:: Supplied data ::
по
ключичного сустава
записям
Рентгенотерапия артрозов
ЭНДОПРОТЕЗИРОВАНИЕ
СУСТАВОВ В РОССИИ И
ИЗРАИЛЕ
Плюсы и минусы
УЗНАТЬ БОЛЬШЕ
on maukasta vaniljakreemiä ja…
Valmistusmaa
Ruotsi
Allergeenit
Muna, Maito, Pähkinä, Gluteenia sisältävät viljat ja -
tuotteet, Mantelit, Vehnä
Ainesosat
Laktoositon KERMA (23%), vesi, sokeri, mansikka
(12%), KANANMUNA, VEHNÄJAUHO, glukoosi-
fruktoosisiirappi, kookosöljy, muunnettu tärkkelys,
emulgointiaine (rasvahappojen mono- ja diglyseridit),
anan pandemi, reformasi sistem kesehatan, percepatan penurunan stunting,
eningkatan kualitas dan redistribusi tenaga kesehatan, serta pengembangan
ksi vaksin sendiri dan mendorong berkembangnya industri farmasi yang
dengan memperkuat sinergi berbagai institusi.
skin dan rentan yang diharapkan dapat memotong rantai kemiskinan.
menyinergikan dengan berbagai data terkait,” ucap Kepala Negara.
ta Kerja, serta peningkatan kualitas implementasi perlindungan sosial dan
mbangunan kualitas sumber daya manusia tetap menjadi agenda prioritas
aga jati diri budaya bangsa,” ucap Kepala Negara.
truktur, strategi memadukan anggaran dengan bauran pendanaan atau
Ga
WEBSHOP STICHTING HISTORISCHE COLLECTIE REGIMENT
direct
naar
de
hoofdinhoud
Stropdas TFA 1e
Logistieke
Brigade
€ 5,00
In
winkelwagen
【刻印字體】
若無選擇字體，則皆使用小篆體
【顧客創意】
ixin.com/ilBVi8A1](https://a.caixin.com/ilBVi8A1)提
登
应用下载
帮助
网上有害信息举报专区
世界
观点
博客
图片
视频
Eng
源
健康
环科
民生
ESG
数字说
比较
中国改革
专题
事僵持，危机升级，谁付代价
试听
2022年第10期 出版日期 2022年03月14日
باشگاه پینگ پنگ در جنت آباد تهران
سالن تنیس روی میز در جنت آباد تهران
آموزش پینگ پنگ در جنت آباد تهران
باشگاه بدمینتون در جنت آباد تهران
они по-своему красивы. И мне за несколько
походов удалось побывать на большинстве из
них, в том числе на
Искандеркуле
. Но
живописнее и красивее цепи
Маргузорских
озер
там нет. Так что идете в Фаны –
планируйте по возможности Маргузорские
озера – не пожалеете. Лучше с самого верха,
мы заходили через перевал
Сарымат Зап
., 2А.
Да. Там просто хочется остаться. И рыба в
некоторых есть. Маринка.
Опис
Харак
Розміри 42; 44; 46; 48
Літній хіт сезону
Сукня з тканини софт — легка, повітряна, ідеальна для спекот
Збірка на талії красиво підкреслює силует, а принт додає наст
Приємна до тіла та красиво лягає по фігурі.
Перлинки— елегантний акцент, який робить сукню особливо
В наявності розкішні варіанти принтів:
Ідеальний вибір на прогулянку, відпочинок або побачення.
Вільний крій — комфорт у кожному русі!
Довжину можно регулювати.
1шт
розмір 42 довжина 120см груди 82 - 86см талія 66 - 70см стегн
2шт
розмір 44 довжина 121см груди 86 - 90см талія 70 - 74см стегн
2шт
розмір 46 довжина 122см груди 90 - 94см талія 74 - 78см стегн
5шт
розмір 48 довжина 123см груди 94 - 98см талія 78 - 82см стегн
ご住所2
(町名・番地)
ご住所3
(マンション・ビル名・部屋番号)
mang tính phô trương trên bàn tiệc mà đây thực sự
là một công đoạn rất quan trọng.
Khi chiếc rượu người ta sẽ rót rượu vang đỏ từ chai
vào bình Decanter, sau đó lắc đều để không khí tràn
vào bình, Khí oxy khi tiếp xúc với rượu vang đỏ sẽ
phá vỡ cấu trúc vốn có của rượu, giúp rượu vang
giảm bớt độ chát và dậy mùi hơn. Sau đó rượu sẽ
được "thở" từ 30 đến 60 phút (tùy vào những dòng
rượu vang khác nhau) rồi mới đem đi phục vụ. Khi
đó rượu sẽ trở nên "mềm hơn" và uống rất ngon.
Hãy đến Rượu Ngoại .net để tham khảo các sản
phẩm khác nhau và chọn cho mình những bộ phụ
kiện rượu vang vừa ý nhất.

:: Instruction ::
Across the listing above, how many lines include the word "những"? Answer with only the number.

:: Written answer ::
2